Telset.id – Di tengah perlombaan pengembangan kecerdasan buatan (AI), perusahaan rintisan Anthropic dikabarkan sedang merencanakan pendanaan dari Uni Emirat Arab (UAE) dan Qatar. Bocoran pesan internal CEO Dario Amodei mengungkap dilema etis di balik langkah strategis ini.
Dalam pesan Slack yang diperoleh WIRED, Amodei mengakui bahwa menerima investasi dari pemimpin Timur Tengah berpotensi memperkaya “para diktator”. “Ini adalah konsekuensi nyata dan saya tidak senang tentang hal ini,” tulisnya. “Sayangnya, prinsip ‘Tidak ada orang jahat yang boleh mendapat manfaat dari kesuksesan kita’ sulit dijalankan dalam bisnis.”
Langkah ini terjadi ketika perusahaan-perusahaan AI berebut mengamankan modal besar untuk melatih model AI mutakhir. Pada Januari lalu, OpenAI mengumumkan proyek pusat data senilai $500 miliar dengan dukungan finansial dari MGX, firma investasi milik pemerintah UAE.
Dilema Etis di Balik Pendanaan
Amodei menyadari keputusan ini akan memicu tuduhan hipokrisi. Dalam esainya berjudul “Machines of Loving Grace”, ia pernah menulis bahwa demokrasi perlu menetapkan syarat pengembangan AI untuk mencegah penyalahgunaan oleh rezim otoriter. Namun, realitas bisnis tampaknya memaksa kompromi.
“Ada modal sangat besar di Timur Tengah, mudah $100 miliar atau lebih,” tulis Amodei. “Jika ingin tetap berada di garis depan, kita mendapat manfaat besar dari akses ke modal ini. Tanpa itu, jauh lebih sulit bertahan.”
Baca Juga:
Anthropic dan Dinamika Geopolitik AI
Pada 2024, Anthropic sempat menolak pendanaan Arab Saudi dengan alasan keamanan nasional. Namun, ketika saham 8% milik FTX dilepas, mayoritas dibeli ATIC Third International Investment asal UAE senilai $500 juta.
Kini, Anthropic tampaknya bersiap menerima dana negara Teluk—meski belum jelas apakah kebijakan terhadap Arab Saudi berubah.

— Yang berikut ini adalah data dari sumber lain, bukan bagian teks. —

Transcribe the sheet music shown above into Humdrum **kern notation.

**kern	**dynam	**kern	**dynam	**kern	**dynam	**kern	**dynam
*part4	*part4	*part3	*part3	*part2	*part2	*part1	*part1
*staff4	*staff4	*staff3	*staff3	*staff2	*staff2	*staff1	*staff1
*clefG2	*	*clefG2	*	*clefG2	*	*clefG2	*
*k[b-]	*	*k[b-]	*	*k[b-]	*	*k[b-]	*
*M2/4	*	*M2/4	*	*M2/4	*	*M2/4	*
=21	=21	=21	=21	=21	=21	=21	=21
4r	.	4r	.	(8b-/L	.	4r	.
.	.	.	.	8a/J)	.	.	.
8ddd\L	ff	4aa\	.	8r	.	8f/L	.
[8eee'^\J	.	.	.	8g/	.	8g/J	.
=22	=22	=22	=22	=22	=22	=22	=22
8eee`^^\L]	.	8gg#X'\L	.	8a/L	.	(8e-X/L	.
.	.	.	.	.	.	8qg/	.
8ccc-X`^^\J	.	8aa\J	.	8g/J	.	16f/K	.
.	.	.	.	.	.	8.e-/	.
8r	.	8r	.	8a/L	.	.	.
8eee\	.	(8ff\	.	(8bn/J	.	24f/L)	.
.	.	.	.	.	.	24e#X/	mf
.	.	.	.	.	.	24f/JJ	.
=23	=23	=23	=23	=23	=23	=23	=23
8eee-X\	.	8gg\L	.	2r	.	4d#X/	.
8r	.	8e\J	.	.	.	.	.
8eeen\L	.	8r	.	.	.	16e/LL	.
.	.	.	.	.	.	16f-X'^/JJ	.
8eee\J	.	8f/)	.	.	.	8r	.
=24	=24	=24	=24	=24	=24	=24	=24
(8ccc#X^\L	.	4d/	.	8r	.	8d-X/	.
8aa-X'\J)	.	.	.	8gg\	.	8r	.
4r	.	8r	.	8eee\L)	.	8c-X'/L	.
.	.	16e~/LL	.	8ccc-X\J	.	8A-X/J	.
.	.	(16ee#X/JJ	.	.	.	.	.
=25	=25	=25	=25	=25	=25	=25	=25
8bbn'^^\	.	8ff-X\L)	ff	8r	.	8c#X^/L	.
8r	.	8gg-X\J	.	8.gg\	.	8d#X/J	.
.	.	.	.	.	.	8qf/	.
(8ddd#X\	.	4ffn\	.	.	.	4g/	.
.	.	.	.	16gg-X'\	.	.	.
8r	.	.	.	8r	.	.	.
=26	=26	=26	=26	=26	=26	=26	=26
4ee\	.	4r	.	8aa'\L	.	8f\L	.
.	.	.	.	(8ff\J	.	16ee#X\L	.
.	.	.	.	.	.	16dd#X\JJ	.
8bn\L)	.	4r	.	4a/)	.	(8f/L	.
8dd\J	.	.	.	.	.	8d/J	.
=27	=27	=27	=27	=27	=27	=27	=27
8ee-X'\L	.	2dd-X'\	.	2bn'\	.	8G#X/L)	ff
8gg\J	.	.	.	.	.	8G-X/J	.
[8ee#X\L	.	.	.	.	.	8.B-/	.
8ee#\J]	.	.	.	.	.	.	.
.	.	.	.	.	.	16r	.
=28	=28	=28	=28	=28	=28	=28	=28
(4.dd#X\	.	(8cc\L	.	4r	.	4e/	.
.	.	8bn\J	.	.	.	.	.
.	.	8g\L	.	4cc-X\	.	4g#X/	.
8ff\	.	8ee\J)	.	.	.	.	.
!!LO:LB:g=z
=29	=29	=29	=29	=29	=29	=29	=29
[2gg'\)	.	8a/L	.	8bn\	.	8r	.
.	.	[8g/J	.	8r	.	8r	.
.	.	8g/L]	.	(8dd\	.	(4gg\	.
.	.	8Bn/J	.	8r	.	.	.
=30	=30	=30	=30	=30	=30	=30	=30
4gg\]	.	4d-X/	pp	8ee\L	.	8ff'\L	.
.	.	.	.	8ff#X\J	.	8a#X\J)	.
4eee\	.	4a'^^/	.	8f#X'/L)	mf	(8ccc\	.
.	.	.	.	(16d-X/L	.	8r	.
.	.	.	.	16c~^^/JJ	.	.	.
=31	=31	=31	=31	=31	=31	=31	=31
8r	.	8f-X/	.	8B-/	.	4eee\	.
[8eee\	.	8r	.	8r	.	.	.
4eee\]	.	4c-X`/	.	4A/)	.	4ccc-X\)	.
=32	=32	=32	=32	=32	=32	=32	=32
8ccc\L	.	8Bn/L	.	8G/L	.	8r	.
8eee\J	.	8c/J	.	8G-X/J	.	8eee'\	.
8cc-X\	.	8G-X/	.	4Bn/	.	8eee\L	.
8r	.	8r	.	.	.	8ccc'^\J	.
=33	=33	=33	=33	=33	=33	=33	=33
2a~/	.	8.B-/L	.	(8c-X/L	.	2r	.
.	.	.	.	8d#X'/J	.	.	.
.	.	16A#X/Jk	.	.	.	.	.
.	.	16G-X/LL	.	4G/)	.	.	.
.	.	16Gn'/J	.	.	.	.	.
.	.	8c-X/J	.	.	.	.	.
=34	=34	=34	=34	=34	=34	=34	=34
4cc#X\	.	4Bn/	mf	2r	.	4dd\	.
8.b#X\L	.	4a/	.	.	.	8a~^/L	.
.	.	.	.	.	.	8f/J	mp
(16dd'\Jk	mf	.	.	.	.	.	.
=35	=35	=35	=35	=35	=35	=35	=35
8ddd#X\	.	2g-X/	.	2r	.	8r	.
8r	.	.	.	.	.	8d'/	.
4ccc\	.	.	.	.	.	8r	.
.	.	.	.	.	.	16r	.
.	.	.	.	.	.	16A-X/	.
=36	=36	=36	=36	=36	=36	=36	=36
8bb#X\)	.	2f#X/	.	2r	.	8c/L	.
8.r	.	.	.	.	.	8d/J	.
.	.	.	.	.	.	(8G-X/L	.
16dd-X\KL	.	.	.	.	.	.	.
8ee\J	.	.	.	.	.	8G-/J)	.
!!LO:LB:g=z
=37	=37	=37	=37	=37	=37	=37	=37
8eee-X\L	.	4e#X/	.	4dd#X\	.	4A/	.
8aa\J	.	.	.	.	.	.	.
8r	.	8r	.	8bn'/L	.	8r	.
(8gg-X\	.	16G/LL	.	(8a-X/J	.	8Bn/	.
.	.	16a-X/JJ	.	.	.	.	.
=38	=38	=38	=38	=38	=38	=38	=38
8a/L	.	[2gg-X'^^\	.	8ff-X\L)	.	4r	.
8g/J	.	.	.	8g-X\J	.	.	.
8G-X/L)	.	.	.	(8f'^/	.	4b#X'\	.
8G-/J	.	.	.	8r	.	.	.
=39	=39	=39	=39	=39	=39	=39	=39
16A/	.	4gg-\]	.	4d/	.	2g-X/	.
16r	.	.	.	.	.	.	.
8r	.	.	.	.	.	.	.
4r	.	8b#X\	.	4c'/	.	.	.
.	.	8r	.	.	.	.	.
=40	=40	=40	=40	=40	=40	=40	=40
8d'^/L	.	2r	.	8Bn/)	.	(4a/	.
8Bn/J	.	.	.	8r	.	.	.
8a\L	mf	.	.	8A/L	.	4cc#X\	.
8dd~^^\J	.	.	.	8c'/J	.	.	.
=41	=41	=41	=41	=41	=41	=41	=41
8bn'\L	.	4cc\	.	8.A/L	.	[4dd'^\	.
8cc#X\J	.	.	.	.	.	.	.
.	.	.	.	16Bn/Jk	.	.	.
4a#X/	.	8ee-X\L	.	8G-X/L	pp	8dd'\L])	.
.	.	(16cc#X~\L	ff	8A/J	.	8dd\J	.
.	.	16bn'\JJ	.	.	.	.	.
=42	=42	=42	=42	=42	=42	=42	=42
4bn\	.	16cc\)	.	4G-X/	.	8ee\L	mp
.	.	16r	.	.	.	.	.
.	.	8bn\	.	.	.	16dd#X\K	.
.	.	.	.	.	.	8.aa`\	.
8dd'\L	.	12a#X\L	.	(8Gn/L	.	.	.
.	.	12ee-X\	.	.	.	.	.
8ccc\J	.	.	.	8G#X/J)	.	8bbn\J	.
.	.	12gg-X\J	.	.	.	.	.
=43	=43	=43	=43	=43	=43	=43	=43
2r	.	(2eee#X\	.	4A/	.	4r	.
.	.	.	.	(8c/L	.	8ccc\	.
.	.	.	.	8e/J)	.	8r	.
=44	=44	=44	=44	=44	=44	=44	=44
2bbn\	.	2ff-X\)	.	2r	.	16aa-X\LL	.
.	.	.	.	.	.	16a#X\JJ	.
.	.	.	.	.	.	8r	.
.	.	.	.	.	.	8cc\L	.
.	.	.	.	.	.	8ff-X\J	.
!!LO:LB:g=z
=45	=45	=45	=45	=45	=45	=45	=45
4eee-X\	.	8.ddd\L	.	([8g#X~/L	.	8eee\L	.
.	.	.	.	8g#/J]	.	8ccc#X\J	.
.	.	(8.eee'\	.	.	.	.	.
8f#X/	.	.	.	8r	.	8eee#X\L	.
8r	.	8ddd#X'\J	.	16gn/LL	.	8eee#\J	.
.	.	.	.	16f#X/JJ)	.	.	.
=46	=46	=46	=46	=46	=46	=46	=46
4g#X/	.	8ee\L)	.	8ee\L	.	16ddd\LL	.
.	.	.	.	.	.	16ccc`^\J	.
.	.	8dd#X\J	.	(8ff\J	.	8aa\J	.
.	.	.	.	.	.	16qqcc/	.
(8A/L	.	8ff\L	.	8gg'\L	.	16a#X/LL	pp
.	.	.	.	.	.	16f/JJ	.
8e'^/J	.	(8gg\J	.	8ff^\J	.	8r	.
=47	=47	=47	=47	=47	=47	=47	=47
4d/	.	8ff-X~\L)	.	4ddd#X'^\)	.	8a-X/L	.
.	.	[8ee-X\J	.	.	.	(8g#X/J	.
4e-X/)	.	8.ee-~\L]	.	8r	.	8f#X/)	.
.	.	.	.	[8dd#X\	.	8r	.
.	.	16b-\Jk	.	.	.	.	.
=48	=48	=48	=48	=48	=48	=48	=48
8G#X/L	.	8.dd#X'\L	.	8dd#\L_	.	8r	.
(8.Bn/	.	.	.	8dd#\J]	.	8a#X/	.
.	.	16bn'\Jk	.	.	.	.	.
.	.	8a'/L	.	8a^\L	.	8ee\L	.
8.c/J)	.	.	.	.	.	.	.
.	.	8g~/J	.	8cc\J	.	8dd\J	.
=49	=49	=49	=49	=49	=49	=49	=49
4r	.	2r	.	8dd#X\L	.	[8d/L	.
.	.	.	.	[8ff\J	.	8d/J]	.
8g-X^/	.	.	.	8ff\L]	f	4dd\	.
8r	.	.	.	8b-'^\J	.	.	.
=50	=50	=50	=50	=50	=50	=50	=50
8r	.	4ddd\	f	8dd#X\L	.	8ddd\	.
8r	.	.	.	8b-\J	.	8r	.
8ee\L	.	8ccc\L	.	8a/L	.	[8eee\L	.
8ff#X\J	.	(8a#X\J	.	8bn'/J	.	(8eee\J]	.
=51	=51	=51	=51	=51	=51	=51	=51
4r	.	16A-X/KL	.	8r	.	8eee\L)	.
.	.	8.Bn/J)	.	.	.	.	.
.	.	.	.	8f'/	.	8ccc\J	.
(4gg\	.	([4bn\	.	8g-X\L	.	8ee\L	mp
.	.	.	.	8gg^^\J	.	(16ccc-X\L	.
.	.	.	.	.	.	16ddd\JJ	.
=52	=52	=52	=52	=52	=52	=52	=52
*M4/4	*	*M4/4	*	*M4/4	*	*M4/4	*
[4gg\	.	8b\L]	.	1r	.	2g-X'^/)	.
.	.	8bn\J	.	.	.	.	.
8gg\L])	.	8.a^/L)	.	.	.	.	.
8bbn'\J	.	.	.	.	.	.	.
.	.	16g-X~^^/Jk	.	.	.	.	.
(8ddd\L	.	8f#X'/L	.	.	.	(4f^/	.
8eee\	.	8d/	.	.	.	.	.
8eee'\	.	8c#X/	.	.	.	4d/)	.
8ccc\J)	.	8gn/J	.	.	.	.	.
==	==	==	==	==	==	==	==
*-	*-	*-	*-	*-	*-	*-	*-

Perusahaan berharap bisa membatasi investasi hanya sebagai penyertaan finansial, tanpa memberi kendali strategis kepada investor.
Seperti diungkap dalam peringatan sebelumnya tentang risiko spionase AI, Amodei khawatir investor bisa mendapatkan “soft power” melalui janji pendanaan masa depan.
Kompetisi dan Tekanan Bisnis
Amodei mengakui Anthropic berada dalam posisi sulit setelah gagal mencegah rival membangun pusat data besar di Timur Tengah. “Sayangnya, setelah gagal mencegah dinamika ini di tingkat kolektif, kami sekarang terjebak sebagai perusahaan individu,” tulisnya.
Ia merujuk pada rencana pusat data AI 5 gigawatt di UAE, yang membuat Anthropic berada dalam posisi kompetitif yang kurang menguntungkan. “Saya benar-benar berharap kami tidak berada dalam posisi ini, tapi inilah kenyataannya.”
Meski demikian, Anthropic tetap berkomitmen pada pengembangan AI yang bertanggung jawab, termasuk penerapan kebijakan penggunaan yang ketat.
Keputusan Anthropic mencerminkan dilema yang dihadapi banyak perusahaan teknologi: bagaimana tetap kompetitif di pasar global sambil mempertahankan nilai-nilai etis. Seperti investasi Qatar di BlackBerry, aliran modal dari Timur Tengah terus mengubah lanskap teknologi dunia.
Amodei menutup pesannya dengan nada realistis: “Seperti banyak keputusan, ini memiliki kekurangan, tapi kami percaya ini pilihan terbaik secara keseluruhan.” Kata-kata yang mungkin mewakili zeitgeist era AI—di mana kemajuan teknologi dan pertimbangan etis terus bertarung dalam ketegangan yang tak terhindarkan.